**WHAT IS ASKED**
Count the lines below that contain the string "family", and reply with only that number.

* BEGIN RECORDS PROVIDED *

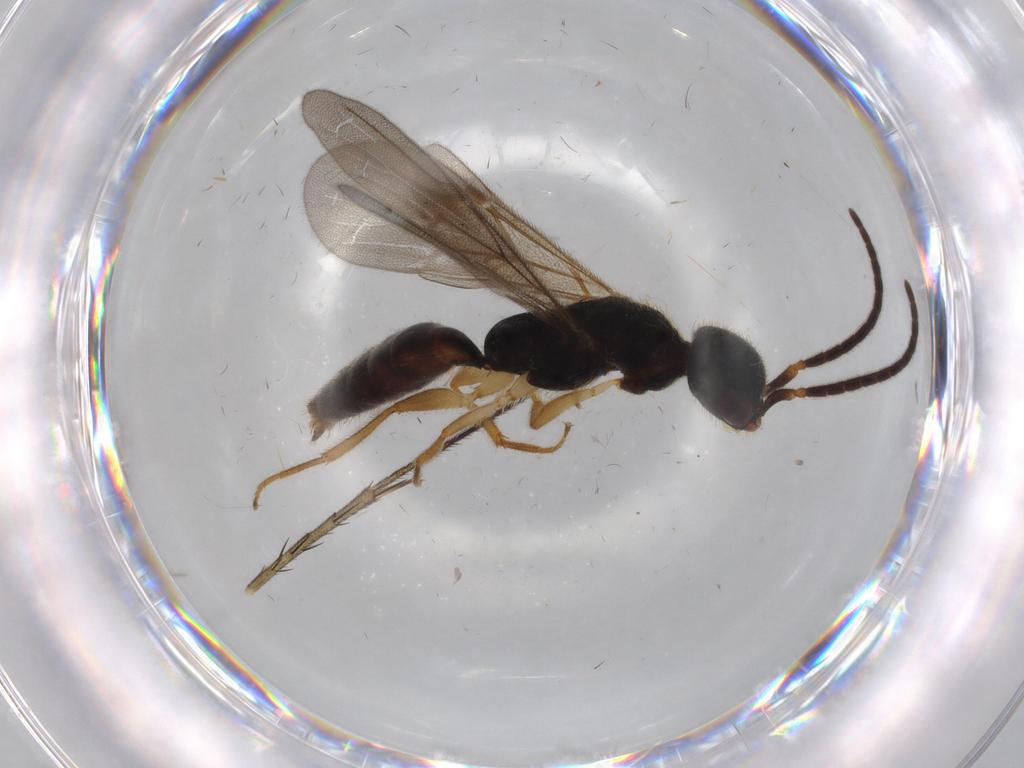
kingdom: Animalia
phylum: Arthropoda
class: Insecta
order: Hymenoptera
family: Bethylidae
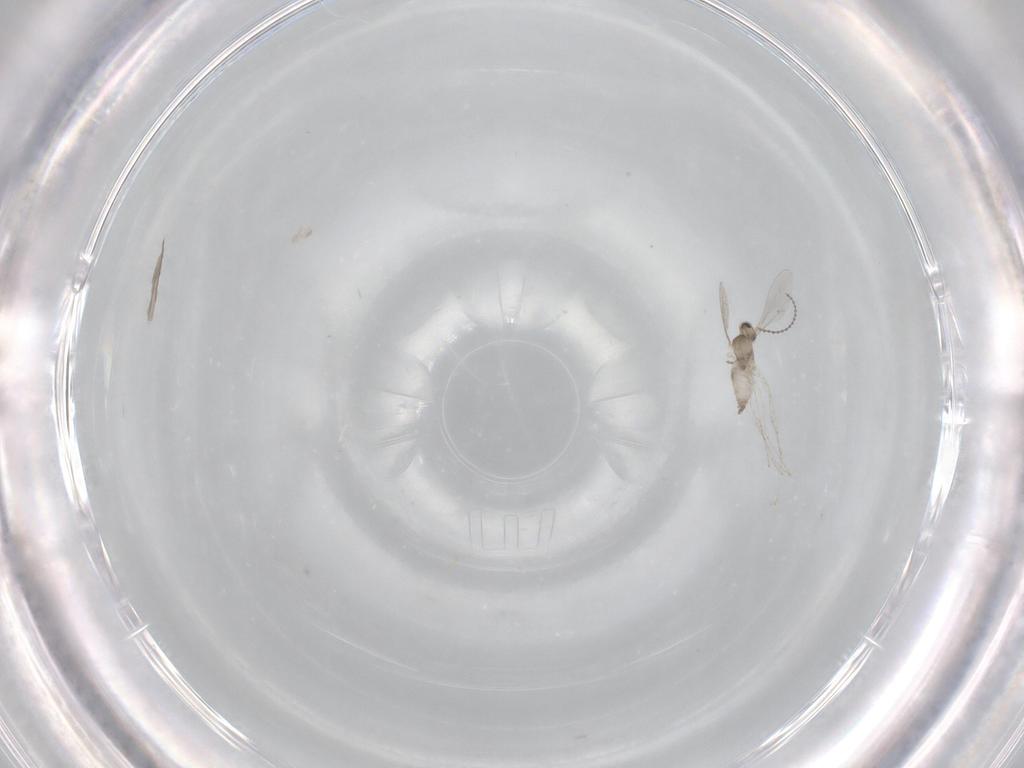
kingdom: Animalia
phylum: Arthropoda
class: Insecta
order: Diptera
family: Cecidomyiidae
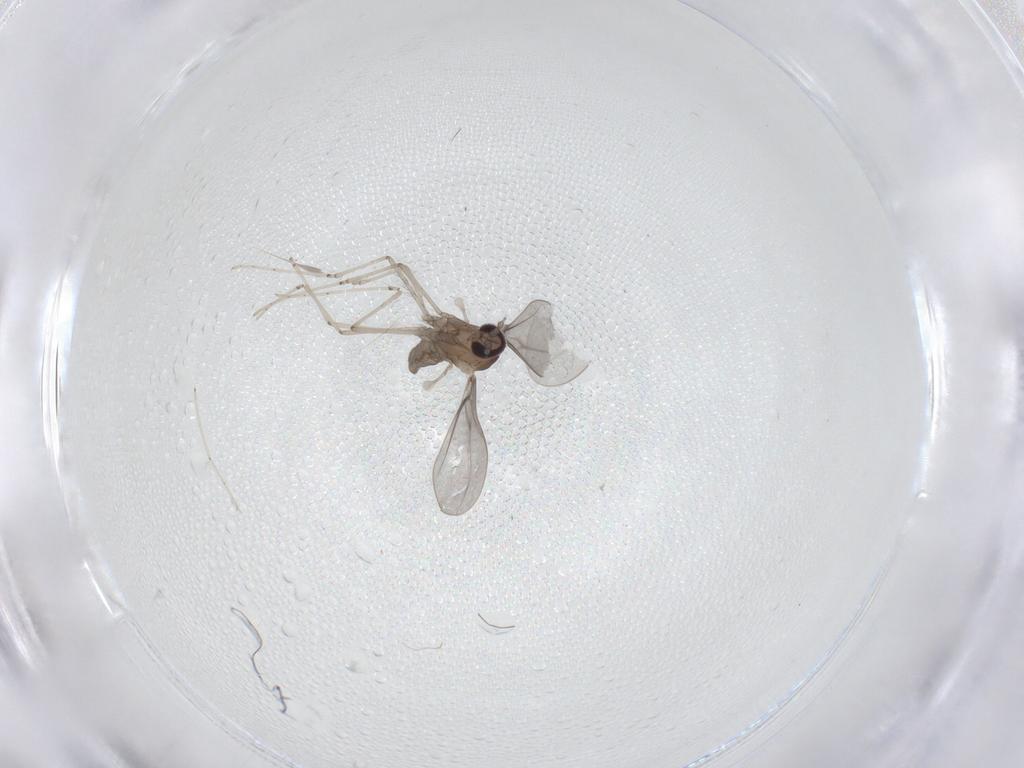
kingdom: Animalia
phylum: Arthropoda
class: Insecta
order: Diptera
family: Cecidomyiidae
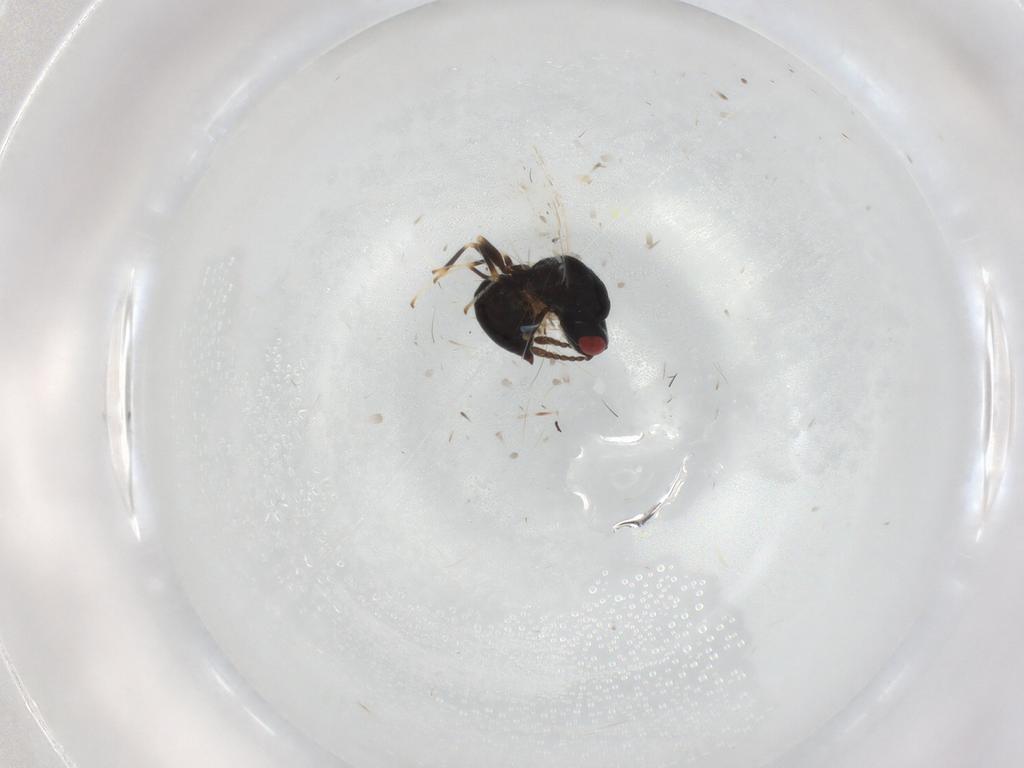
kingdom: Animalia
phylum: Arthropoda
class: Insecta
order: Hymenoptera
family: Eurytomidae
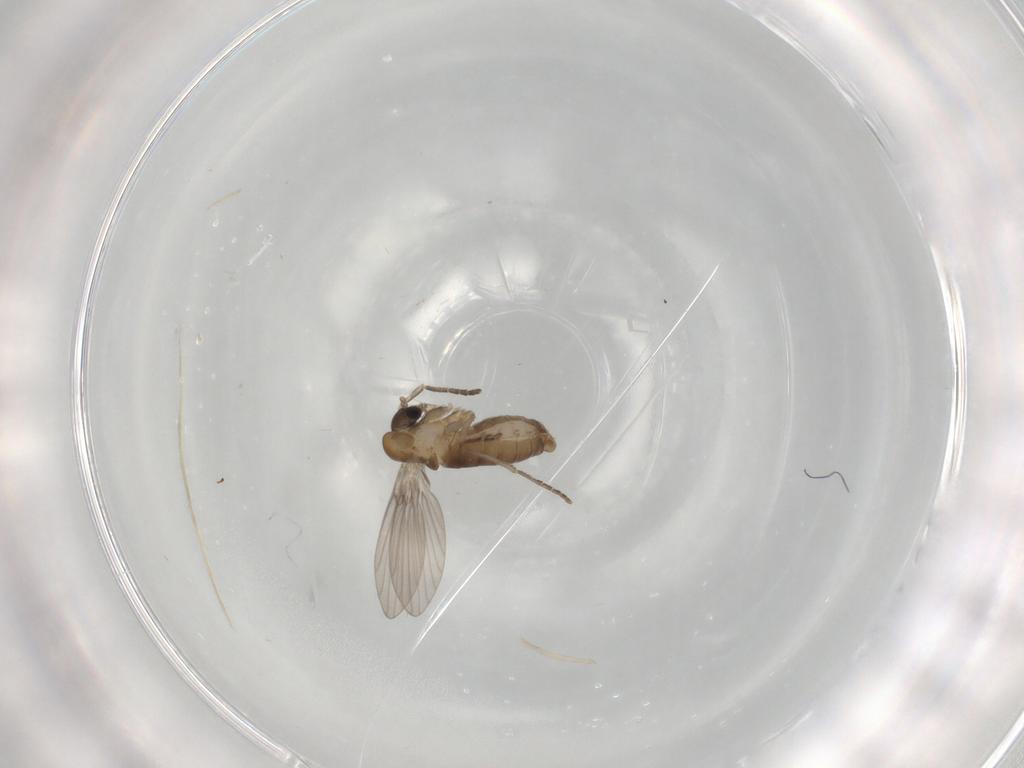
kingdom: Animalia
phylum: Arthropoda
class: Insecta
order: Diptera
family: Psychodidae
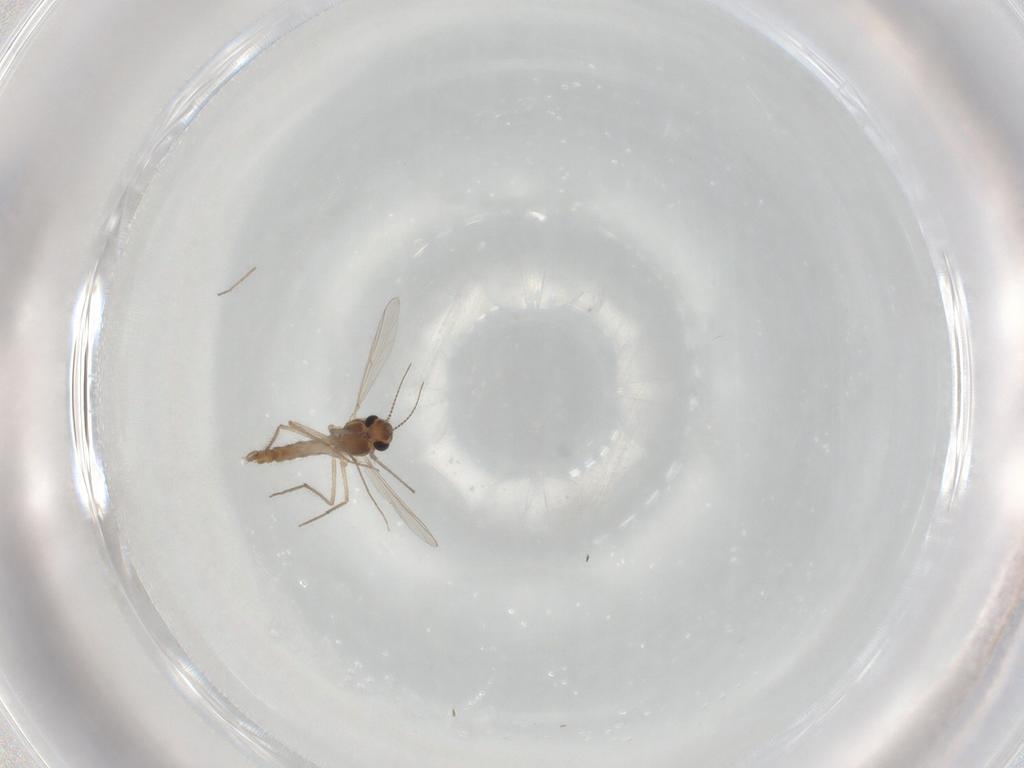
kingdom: Animalia
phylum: Arthropoda
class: Insecta
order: Diptera
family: Chironomidae
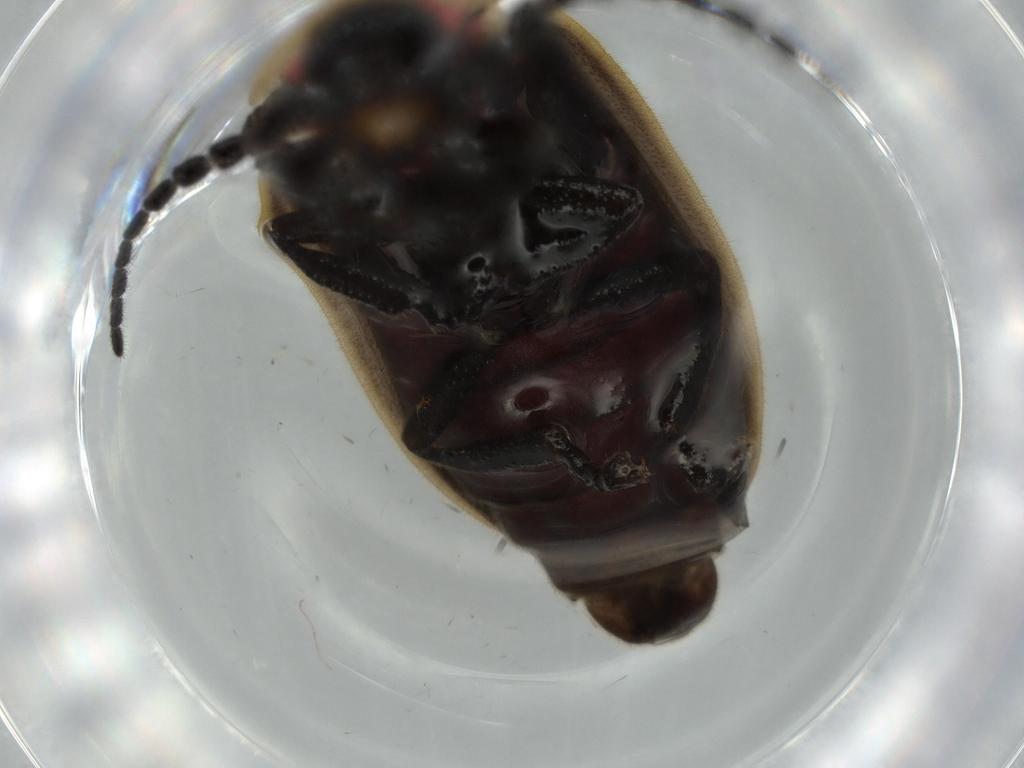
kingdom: Animalia
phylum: Arthropoda
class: Insecta
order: Coleoptera
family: Lampyridae
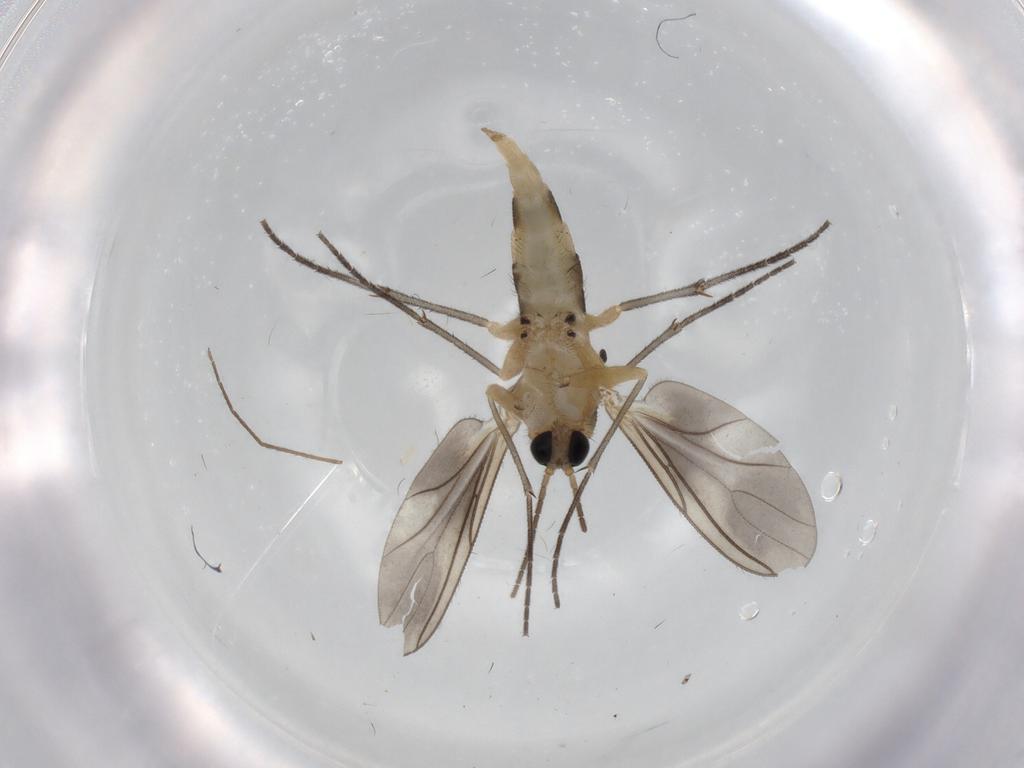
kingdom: Animalia
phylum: Arthropoda
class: Insecta
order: Diptera
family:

* END RECORDS PROVIDED *

**RESULT OF THE EXERCISE**
8